CMS had proposed to require that a copy of the application submitted to the AMA’s CPT Editorial Panel for a new technology service be provided to CMS for its review of a New Technology APC request.  The final rule does not adopt the proposal.  Instead, CMS plans to seek further comment from device manufacturers, hospitals, and other stakeholders on this and other options for incorporating new technologies in the outpatient payment system.


“CMS is committed to providing more rapid access to effective new technologies,” said Dr. McClellan.  “At the same time, the hospitals that use these technologies need a consistent way of billing and being paid for them.  We will be working with the device and hospital industries to remove any unreasonable barriers to the fast introduction of effective technologies into the outpatient setting.”


In addition, CMS had identified 11 families of imaging procedures, based on the type of imaging modality used and contiguous body area, where a multiple procedure discounting policy would apply.  In response to comments suggesting that payment for these procedures already reflects the efficiencies available when multiple procedures are performed, CMS has decided not to finalize this policy for 2006, and will study it further.
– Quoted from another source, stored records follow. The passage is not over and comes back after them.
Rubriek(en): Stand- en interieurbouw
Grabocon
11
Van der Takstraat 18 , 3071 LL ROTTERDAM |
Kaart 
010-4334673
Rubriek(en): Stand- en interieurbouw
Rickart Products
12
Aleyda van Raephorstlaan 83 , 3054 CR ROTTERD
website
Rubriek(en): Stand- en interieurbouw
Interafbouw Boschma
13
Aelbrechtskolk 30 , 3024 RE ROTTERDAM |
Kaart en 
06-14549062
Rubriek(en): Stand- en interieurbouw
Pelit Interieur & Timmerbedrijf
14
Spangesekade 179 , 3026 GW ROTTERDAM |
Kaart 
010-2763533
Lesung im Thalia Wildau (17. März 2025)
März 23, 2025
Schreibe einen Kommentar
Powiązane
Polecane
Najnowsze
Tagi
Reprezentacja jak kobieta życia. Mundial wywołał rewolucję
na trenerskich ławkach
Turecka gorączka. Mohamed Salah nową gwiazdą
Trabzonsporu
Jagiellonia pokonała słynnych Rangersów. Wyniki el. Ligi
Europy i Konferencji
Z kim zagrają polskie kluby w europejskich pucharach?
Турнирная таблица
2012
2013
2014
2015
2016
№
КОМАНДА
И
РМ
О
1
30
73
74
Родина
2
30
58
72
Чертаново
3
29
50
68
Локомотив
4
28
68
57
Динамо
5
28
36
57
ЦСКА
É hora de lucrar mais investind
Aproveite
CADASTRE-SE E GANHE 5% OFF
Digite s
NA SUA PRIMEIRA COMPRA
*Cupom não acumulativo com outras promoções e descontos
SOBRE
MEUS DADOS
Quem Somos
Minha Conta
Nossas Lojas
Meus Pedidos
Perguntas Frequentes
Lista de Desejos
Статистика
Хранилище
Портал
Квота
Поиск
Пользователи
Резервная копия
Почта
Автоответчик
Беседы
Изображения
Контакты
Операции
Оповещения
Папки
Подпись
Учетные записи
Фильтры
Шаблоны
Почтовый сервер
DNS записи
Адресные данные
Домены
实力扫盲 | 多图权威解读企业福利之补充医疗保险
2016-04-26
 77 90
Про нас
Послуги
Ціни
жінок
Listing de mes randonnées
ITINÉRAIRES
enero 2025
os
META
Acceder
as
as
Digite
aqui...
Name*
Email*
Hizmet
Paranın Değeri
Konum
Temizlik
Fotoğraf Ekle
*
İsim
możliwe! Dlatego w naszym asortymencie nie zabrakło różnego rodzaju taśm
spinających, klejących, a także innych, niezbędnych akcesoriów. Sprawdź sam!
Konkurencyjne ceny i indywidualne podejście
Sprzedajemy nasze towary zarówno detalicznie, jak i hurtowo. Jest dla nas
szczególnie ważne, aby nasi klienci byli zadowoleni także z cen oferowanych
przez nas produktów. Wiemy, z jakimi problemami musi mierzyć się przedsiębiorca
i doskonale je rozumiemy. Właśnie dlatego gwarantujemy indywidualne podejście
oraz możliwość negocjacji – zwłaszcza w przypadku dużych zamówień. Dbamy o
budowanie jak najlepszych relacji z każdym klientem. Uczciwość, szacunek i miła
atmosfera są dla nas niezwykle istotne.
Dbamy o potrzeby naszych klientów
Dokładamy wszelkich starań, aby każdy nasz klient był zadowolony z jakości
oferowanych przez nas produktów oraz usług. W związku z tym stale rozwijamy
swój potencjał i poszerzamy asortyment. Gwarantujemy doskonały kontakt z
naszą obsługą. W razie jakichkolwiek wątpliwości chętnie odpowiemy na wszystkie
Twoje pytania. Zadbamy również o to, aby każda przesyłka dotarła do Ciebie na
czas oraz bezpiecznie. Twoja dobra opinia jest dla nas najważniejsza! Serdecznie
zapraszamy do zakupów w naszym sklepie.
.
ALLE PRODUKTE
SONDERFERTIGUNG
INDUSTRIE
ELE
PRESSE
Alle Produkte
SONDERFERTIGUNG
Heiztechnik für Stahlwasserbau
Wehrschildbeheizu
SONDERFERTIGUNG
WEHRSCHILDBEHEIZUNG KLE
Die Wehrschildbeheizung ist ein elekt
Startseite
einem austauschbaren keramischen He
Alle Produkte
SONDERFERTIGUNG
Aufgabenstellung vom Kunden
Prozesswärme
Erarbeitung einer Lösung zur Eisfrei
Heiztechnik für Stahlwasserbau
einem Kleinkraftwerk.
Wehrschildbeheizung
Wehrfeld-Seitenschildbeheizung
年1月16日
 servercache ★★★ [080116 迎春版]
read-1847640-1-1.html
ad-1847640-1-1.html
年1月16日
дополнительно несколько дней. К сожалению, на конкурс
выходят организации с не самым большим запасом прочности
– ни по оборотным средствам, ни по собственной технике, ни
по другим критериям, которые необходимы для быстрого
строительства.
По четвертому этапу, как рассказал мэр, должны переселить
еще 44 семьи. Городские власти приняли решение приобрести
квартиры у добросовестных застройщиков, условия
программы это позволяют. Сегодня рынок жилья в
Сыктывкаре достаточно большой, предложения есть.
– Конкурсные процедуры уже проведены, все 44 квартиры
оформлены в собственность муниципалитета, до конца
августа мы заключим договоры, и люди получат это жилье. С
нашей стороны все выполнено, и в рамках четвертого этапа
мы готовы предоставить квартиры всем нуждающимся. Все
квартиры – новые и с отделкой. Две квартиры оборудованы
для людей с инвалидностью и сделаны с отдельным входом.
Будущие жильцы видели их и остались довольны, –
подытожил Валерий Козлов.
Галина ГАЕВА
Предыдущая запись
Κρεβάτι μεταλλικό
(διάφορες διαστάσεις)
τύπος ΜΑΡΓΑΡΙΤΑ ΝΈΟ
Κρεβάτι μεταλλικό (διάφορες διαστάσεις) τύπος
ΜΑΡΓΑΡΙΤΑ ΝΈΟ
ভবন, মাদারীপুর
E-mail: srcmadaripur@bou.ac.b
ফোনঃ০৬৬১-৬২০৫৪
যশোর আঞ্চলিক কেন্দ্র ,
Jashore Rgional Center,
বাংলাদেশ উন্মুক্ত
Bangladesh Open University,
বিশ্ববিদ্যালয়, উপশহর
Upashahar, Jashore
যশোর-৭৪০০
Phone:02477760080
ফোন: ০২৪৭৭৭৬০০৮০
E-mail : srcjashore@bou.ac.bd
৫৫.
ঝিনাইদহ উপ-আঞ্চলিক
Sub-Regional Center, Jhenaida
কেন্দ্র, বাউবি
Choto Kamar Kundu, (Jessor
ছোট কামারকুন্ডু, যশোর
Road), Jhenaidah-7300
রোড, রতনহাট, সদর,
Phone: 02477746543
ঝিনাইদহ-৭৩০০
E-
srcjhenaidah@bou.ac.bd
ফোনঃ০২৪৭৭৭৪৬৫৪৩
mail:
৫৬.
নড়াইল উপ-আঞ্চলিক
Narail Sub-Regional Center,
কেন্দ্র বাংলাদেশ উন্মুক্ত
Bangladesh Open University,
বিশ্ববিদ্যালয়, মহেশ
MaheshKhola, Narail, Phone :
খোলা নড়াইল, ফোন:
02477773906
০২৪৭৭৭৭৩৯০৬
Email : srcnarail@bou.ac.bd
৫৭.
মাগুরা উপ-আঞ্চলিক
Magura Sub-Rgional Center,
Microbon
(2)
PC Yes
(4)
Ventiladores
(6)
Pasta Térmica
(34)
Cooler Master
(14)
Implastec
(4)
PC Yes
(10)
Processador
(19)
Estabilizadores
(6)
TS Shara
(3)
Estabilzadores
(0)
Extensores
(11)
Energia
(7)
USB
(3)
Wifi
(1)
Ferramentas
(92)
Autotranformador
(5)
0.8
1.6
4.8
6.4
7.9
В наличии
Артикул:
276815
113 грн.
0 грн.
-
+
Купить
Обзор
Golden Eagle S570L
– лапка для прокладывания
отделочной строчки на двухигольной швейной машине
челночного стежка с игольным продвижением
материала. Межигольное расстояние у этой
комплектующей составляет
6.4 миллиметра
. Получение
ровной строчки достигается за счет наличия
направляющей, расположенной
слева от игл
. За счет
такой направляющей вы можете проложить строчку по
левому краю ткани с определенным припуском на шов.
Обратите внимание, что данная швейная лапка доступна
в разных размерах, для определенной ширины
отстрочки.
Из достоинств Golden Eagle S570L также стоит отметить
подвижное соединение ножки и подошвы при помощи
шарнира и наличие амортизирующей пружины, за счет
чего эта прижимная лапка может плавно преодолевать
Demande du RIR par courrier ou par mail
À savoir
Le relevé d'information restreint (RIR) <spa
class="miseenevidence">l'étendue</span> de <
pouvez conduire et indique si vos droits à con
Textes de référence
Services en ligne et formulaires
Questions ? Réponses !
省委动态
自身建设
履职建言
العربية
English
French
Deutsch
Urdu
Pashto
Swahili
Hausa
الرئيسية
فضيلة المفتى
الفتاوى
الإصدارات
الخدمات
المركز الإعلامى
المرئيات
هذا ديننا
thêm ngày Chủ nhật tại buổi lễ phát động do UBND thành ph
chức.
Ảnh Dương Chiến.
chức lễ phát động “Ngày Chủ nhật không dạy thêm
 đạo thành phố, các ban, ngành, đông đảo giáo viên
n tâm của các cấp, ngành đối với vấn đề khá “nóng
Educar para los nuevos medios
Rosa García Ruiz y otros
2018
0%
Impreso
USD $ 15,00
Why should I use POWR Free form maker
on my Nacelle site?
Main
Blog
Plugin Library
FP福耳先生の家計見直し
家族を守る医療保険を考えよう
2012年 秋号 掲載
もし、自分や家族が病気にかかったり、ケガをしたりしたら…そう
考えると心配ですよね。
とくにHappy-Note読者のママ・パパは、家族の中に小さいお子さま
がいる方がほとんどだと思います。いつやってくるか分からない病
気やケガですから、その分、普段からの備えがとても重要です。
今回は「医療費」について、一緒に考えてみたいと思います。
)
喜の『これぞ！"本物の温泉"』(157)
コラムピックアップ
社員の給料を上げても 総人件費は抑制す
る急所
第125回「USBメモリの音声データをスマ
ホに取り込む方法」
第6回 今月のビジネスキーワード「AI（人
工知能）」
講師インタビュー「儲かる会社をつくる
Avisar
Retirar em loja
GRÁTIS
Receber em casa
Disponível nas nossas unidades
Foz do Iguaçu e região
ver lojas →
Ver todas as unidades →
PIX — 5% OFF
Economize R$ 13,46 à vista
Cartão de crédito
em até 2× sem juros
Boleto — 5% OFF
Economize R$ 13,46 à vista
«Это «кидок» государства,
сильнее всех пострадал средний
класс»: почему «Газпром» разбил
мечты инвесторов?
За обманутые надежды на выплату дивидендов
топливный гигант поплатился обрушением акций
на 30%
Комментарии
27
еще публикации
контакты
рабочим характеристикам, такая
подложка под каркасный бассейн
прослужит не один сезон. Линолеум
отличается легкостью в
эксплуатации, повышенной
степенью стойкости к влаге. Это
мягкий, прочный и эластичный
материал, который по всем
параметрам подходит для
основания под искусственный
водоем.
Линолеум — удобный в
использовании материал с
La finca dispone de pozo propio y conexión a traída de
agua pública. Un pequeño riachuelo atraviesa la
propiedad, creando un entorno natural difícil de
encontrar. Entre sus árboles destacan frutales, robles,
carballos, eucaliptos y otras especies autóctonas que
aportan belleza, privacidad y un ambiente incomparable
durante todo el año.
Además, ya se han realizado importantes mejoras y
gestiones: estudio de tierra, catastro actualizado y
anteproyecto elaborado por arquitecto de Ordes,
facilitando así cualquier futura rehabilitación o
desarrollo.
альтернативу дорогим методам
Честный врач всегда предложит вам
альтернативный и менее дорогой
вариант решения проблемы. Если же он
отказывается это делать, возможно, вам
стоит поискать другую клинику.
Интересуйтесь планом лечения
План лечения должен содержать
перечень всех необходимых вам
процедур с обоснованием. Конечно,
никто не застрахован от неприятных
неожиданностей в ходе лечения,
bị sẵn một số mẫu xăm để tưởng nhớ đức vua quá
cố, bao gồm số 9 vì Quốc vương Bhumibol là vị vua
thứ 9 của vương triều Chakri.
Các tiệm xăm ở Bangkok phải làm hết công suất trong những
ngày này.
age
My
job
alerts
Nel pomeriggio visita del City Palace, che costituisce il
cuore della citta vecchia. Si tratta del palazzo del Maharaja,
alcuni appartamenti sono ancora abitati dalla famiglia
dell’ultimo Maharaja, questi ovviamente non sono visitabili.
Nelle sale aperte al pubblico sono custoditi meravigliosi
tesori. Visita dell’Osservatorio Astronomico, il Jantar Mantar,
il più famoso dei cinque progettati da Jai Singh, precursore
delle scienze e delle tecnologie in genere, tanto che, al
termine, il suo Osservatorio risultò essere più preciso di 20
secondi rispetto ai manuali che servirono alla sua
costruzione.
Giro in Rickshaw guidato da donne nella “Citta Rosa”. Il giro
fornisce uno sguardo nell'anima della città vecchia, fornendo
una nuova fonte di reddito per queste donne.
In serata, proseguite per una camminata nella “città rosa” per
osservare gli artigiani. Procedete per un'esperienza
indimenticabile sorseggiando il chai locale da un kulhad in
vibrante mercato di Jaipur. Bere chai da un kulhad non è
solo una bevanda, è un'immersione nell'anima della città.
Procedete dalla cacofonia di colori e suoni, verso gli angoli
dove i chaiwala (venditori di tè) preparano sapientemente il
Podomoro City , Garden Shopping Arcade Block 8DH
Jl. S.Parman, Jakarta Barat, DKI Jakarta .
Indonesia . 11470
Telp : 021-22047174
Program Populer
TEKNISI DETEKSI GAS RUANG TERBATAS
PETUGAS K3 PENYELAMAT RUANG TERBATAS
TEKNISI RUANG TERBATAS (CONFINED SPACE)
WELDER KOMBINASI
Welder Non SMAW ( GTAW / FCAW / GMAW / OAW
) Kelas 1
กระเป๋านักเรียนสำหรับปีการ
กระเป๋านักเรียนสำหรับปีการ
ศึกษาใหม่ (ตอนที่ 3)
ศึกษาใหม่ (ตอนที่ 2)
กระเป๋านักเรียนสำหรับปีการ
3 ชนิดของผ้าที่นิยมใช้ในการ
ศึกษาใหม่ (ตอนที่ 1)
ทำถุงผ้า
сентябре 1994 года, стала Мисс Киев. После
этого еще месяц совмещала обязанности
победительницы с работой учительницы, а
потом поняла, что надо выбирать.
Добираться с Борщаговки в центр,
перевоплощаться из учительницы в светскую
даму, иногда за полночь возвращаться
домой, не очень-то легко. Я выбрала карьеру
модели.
Also, CMS is deferring its proposal to implement new codes in 2006 to collect data on drug overhead costs after hospitals vigorously objected to what they claimed would have been an excessively burdensome and costly requirement.


The final rule sets the outlier threshold at $1,250 for 2006.  Outlier payments are intended to partially compensate hospitals for certain high cost services.  To be eligible for an outlier payment, the estimated costs for a service must be greater than 1.75 times the payment amount for the APC and greater than the APC payment amount plus the outlier threshold.


The changes to the payment rates and increased volume of services contribute to an overall increase in projected payments to over 4,200 hospitals for Medicare outpatient services of $27.6 billion in 2006 compared to projected payments of $26.2 billion in 2005, an increase of 5.2 percent.


The final rule will be effective for hospital outpatient services furnished on or after January 1, 2006.